Thursday, February 16, 2006

Penghayatan Hidup

Menghayati hidup barangkali sama dengan mengikuti arus gelombang, naik turun tanpa melawan. Merasakan dramatisasi setiap gerakanya, terkadang tenang menenteramkan, terkadang kacau membingungkan, mematikan akal sehat dan kemauan.

Penghayatan terhadap dramatisasi emosi adalah menyerahkan rasa kepada hidup yang memperlakukan sementara nurani tetap menggenggam rambu rambu tetap dijalur yang menjadi keseharusan. Jalur yang akan membawa sipengikut rasa menjadi aman dalam perjalananya.

Perjalanan kemana? Dari keseluruhan romantika rasa kehidupan, semua akan di shut down olehNya ketika kematian dihadiahkan sebagai sampul terakhir dari buku catatan perjalanan sejarah sebuah individu. Kematian menjadi muara dari segala cerita tentang kehidupan, dan terkadang dia datang tanpa meninggalkan catatan bahkan resensipun tidak, dilupakan orang karena memang tak berharga, tak punya cerita yang pantas untuk dijadikan sekedar perenungan bahkan untuk suri tauladan.

Ada kalanya kehidupan memperlakukan diri seperti raja bagi keadaan, dimana semua keinginan datang dengan satu jentikan jari bahkan menemukan kenyataan yang jauh lebih baik dari harapan yang sempat dibayangkan.
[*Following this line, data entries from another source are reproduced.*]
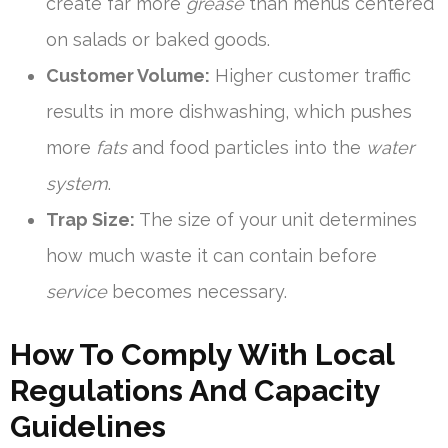
create far more
grease
than menus centered
on salads or baked goods.
Customer Volume:
Higher customer traffic
results in more dishwashing, which pushes
more
fats
and food particles into the
water
system
.
Trap Size:
The size of your unit determines
how much waste it can contain before
service
becomes necessary.
How To Comply With Local
Regulations And Capacity
Guidelines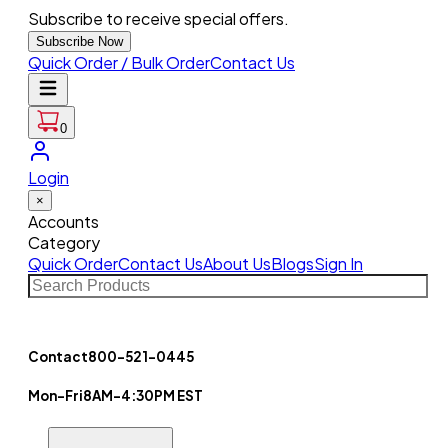
Subscribe to receive special offers.
Subscribe Now
Quick Order / Bulk Order
Contact Us
0
Login
×
Accounts
Category
Quick Order
Contact Us
About Us
Blogs
Sign In
Contact
800-521-0445
Mon-Fri
8AM-4:30PM EST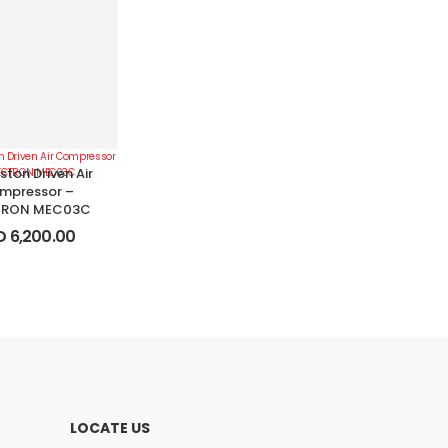
ston Driven Air
mpressor –
RON MEC03C
D
6,200.00
LOCATE US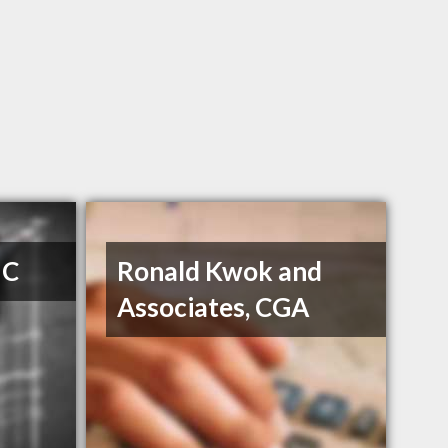
 C
Ronald Kwok and
Associates, CGA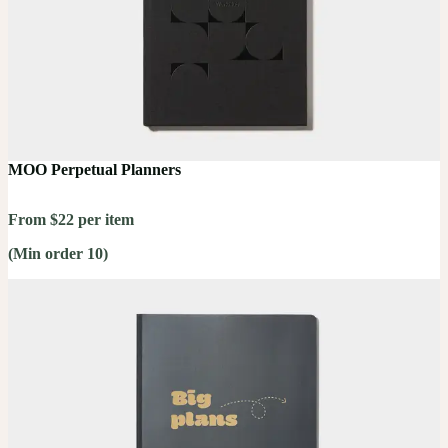
MOO Perpetual Planners
From $22 per item
(Min order 10)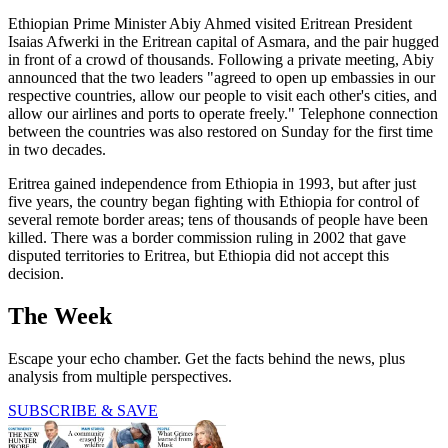
Ethiopian Prime Minister Abiy Ahmed visited Eritrean President
Isaias Afwerki in the Eritrean capital of Asmara, and the pair hugged
in front of a crowd of thousands. Following a private meeting, Abiy
announced that the two leaders "agreed to open up embassies in our
respective countries, allow our people to visit each other's cities, and
allow our airlines and ports to operate freely." Telephone connection
between the countries was also restored on Sunday for the first time
in two decades.
Eritrea gained independence from Ethiopia in 1993, but after just
five years, the country began fighting with Ethiopia for control of
several remote border areas; tens of thousands of people have been
killed. There was a border commission ruling in 2002 that gave
disputed territories to Eritrea, but Ethiopia did not accept this
decision.
The Week
Escape your echo chamber. Get the facts behind the news, plus
analysis from multiple perspectives.
SUBSCRIBE & SAVE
Bagi yang patuh pada nurani, keadaan seperti ini membuat orang menjadi bijaksana, tetap menempatkan kesombongan ditangga terbawah dalam semua sikap dan teguh berupaya membagi ‘keberuntungan’ itu dengan orang lain.

Pada hitungan detik, keadaan bisa berbalik semena mena. Diri terasa meluncur dari puncak gunung kehidupan terbentur dan terantuk sepanjang peluncuran kedasar jurang yang belum ketahuan, seperti apa bentuk permukaanya, bahkan terkadang merasa tersangkut diketinggian lereng jurang dengan luka diseluruh persendian dan badan matirasa, hanya kesadaran bahwa hidup masih bertahta sebagai penguasa saja yang tersisa, sambil menunggu hukum gravitasi bekerja sempurna menghempaskan diri kekaki lembah.

Sikap menghayati seperti itu memerlukan konskwensi kekuatan yang sesungguhnya, tertunduk syukur ketika bahagia dan mengerang memelas ketika terasa lara, tertawa lepas ketika gembira atau menangis memilukan ketika berduka. Tak apa, hidup memang ada untuk dihayati dan dirasakan romansanya, sebagai karunia terbesar dari Tuhan Yang Maha Kuasa.

Mengikut arus gelombang kehidupan dengan perasaan penuh, adalah menyerahkan kesadaran diri sepenuhnya bahwa Dialah yang maha menentukan, dan kita hanya bertingkah entah menerima atau sekuat kuatnya melawan kehendakNya.